• **WORK REQUEST**:
Word for word, transcribe the lines below and drop the pictures.
== Segment start ==
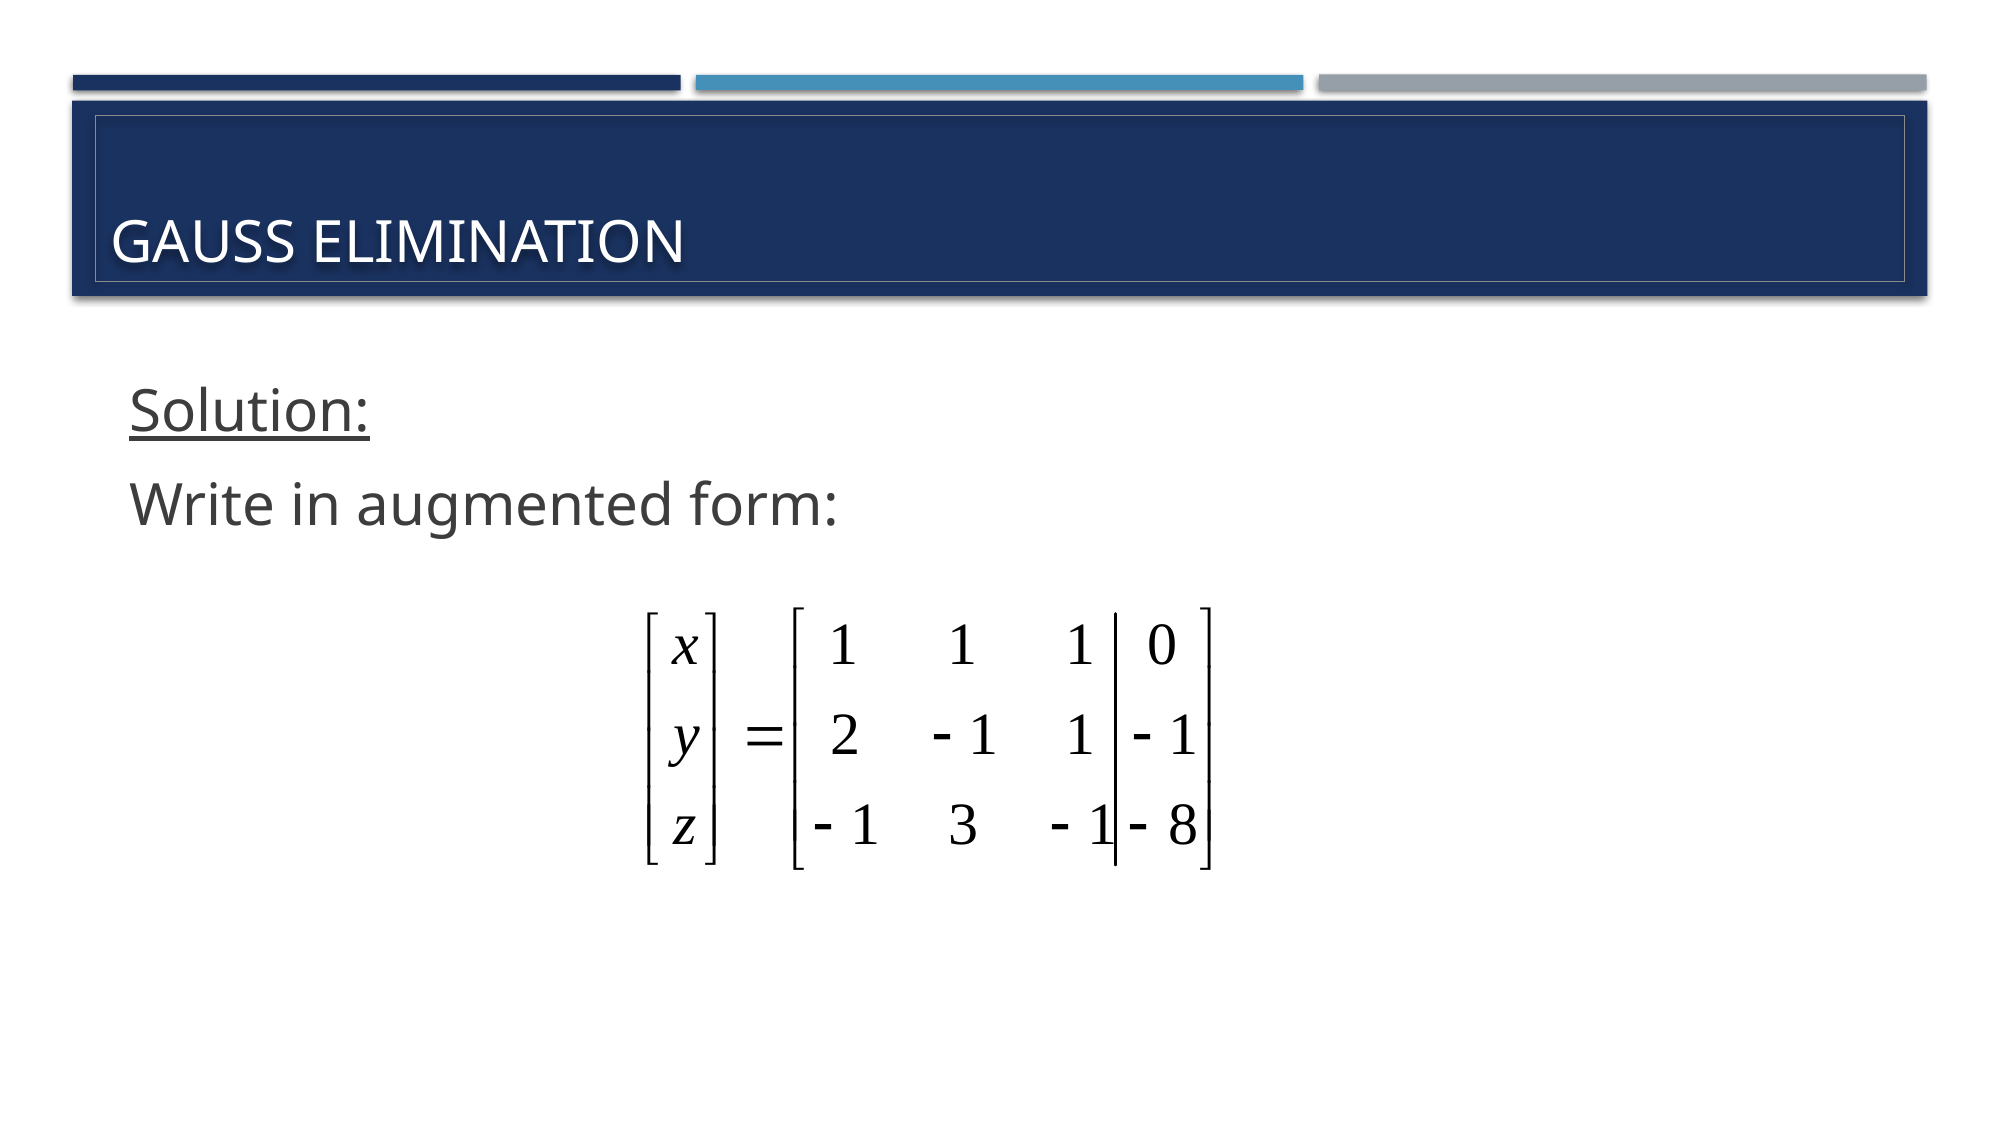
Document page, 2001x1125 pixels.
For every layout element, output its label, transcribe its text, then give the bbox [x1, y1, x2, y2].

title GAUSS ELIMINATION [95, 115, 1905, 282]
list Solution: Write in augmented form: [95, 357, 1905, 648]
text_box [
== Segment end ==
• **TASK OUTPUT**:
Document page, 2001x1125 pixels.
For every layout element, output its label, transcribe its text, then give the bbox [x1, y1, x2, y2].

title GAUSS ELIMINATION [95, 115, 1905, 282]
list Solution: Write in augmented form: [95, 357, 1905, 648]
text_box [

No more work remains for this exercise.